Planning for new millennium

With an emphasis on a practical appreciation of planning, conservation and development, the recent National Congress of the Royal Australian Planning Institute (RAPI) had the appropriate theme ‘Implementing the Vision: Reflections and Directions’.

Staged in Perth, the Congress was hosted by RAPI (WA Division) and the Local Government Planners Association of WA. It attracted almost 500 delegates, with Councils represented from across the nation. Papers were presented by representatives from all spheres of Australian government, as well as consultants, academics, planners and professionals from related fields.

Keynote speaker was Professor Peter Hall from University College London. He disagrees with those who suggest that the information superhighway could spell the complete end of the traditional city, that traditional locations will lose their significance as the future economy will depend largely on the generation, processing and exchange of information, universally available at uniform cost.

“The new world will largely depend, as the old one did, on human creativity,” Professor Hall said. Arguing that creativity flourishes where people come together face to face, he believes there will be a future for great cities and great city centres.

“We could actually see the major city centres enhancing their role as informational nodes,” Professor Hall continued. “There will be centres for financial and associated business services, for all kinds of design services, for the media, for creative activities of all kinds including new multimedia and for tourism including business tourism.

“Many of these different activities will be synergistic, one encouraging another, one feeding off another.”
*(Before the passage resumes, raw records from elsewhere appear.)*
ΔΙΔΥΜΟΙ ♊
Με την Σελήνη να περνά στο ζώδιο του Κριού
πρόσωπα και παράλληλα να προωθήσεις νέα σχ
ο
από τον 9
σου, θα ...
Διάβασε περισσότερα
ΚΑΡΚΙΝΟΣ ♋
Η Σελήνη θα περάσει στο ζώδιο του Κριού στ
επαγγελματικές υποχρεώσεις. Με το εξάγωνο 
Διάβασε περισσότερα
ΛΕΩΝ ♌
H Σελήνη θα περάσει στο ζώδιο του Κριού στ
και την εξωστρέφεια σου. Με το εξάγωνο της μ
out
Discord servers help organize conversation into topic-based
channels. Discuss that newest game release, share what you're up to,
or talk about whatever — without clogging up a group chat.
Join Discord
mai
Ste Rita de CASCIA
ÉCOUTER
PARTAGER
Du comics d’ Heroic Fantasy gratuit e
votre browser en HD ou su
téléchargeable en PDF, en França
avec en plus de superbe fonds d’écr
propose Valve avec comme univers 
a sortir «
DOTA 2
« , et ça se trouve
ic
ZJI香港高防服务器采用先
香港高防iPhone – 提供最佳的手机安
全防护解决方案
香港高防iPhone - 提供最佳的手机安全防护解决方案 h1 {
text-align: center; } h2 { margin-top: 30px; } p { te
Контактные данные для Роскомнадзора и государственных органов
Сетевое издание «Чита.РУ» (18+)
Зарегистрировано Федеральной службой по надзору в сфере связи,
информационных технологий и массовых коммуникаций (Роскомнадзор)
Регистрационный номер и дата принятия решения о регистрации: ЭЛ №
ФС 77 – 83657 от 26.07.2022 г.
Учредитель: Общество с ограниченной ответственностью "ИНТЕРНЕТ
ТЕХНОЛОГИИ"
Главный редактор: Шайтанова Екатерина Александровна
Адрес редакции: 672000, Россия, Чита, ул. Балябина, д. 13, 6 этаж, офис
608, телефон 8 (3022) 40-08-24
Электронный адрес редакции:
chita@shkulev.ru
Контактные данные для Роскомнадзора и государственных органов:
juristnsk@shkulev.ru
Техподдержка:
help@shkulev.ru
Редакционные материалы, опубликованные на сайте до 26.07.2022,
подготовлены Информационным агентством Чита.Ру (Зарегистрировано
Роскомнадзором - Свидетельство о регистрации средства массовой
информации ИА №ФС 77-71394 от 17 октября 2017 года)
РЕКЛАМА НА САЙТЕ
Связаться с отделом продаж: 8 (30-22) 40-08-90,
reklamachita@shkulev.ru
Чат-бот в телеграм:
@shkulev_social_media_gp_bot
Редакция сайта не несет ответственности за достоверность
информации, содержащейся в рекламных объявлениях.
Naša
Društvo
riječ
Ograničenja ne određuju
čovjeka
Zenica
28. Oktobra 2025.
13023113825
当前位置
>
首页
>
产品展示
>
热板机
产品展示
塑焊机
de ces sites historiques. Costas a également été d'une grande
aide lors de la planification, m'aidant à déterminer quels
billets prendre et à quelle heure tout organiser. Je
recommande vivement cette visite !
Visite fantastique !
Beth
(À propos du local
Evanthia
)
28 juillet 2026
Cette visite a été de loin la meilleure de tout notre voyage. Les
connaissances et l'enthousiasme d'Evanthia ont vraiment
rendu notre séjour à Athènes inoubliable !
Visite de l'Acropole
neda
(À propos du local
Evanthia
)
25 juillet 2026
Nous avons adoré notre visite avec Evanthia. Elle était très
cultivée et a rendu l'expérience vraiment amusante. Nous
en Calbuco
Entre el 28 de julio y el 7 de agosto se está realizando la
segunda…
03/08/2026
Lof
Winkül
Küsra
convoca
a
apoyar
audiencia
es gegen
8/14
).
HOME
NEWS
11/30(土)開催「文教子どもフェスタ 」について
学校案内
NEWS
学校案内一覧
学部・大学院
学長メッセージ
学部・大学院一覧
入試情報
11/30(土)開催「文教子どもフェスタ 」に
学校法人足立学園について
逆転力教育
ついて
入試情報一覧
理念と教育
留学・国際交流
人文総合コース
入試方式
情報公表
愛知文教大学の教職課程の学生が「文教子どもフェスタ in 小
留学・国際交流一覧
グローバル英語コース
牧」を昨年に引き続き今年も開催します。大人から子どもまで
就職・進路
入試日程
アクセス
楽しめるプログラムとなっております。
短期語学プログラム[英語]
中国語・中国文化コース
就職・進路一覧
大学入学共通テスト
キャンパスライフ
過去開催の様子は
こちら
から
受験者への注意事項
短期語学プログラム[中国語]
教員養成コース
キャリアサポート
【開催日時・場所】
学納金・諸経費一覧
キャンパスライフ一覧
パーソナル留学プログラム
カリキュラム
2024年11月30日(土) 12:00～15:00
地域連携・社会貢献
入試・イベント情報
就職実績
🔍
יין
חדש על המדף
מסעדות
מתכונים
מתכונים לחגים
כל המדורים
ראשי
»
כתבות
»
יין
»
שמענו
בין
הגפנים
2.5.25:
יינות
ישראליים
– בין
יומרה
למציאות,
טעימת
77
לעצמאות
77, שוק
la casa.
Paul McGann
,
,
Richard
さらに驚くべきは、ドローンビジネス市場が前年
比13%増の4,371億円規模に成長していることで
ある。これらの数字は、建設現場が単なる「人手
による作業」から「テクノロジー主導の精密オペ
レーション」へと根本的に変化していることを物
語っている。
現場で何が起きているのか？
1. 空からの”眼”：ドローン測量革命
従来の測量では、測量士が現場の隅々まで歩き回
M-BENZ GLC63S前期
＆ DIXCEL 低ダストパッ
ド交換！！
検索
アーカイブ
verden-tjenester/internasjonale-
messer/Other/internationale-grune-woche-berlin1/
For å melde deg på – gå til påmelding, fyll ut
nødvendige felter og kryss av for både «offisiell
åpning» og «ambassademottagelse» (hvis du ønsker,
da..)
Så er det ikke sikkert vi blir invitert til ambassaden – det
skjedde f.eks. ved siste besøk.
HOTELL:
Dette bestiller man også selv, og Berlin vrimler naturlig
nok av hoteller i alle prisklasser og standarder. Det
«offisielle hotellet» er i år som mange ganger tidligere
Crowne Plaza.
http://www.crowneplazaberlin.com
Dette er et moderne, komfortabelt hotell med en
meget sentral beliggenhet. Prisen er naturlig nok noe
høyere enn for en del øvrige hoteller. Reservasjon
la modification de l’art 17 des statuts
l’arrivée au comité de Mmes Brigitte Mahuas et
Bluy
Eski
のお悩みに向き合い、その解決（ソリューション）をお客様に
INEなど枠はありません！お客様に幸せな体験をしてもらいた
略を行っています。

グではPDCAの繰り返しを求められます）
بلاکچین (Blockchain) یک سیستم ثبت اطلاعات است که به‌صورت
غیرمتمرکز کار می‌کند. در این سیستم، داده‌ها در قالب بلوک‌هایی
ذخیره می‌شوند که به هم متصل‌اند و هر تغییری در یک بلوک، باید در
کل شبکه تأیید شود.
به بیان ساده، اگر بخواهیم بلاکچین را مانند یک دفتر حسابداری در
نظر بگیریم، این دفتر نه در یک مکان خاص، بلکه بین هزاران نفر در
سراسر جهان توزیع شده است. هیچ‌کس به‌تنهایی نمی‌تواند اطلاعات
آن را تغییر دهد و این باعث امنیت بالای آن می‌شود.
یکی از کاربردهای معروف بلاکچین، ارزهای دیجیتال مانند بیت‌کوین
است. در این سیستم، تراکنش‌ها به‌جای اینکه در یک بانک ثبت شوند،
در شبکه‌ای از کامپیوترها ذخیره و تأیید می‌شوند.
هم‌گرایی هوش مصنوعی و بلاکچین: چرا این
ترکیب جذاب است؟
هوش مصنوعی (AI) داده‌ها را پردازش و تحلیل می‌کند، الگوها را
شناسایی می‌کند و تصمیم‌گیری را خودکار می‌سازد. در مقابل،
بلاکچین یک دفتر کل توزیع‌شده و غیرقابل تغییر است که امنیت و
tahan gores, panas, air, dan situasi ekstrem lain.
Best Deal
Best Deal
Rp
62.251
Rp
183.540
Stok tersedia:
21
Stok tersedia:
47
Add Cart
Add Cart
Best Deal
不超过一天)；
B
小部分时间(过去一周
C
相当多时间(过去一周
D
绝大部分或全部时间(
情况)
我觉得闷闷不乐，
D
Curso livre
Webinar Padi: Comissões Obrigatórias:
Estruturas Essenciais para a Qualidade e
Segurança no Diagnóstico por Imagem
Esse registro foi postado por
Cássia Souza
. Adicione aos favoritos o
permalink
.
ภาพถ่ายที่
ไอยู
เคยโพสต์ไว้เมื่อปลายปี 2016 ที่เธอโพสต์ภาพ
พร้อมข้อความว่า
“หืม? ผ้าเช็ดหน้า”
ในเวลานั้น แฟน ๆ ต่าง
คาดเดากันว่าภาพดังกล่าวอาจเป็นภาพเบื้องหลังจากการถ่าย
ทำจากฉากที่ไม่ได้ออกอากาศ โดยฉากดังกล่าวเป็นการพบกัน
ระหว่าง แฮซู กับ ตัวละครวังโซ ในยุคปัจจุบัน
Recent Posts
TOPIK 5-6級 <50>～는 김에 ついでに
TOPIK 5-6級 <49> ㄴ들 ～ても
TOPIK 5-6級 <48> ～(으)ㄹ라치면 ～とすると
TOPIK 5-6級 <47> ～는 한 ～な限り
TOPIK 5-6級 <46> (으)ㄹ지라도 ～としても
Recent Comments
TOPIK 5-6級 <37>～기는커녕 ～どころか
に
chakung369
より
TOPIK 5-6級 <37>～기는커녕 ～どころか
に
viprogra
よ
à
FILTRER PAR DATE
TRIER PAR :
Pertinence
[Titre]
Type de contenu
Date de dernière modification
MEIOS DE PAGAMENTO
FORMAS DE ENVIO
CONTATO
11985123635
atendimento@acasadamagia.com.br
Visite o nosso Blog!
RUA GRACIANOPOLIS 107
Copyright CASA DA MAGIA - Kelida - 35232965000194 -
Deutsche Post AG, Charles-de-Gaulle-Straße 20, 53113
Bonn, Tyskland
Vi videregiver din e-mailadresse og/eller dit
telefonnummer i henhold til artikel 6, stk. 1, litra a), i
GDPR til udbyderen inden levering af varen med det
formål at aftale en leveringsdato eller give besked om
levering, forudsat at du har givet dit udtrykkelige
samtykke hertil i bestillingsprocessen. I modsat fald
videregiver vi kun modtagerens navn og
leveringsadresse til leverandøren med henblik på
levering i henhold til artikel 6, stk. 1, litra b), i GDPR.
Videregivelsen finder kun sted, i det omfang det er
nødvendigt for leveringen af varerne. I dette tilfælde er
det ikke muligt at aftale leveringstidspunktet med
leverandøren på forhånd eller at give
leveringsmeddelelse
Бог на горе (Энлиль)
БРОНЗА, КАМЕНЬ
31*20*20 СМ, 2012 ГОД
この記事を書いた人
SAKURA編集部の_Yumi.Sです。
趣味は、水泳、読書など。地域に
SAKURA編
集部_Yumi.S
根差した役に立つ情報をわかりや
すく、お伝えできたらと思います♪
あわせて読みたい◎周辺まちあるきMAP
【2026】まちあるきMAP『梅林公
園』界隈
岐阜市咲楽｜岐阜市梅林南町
A major issue raised during the Congress was the fact that planning is moving in two different directions. The ‘New Urbanism’ approach sees some planners moving back to shaping physical environments from a purely architectural design basis. On the other hand, there are those planners advocating a more sensitised approach, creating spaces and places that reflect the feelings and aspirations of communities.

Professor Leonie Sandercock from the Royal Melbourne Institute of Technology called for a move to ‘community based planning’. She said that planners must recognise ‘multiple publics’, that planning in this new multicultural arena requires a new kind of multicultural literacy.

“It involves listening, interpreting and developing skills that are sensitive,” she said. “It suggests a whole different practice in which communicative skills, openness, empathy and sensitivity are crucial, in which we respect class, gender and ethnic differences, and actively try to learn and practice those ways in order to foster a more democratic and inclusive planning.”

With the Local Government Planners Association recently amalgamating with RAPI, the larger organisation offers integrated membership incorporating private sector planners, academics and representatives of all spheres of government.

“RAPI provides support for Local Government planners in management, environmental and other necessary skills areas,” said Neil Shepherd, RAPI National Vice President (Local Government).

The Manager of Planning Services for Clarence City Council in Tasmania, Neil said that the Congress provided the opportunity to network nationally, highlighting differences across the nation.

“The big projects currently underway in the West and SE Queensland are not so evident in other States where planners are still planning in a post recession mood,” he said.

“Similarly, different stages of Local Government reform and restructuring are evident around the States.

“Things being piloted in Victoria have not been entirely successful and are being viewed with some circumspection. We also see examples of privatisation not always living up to expectations. In the Perth metropolitan area where public transport has been privatised – there is evidence of some areas no longer being serviced.

“A key issue is sustainability so our 1997 Congress, to be staged in Newcastle, will specifically look at habitat.”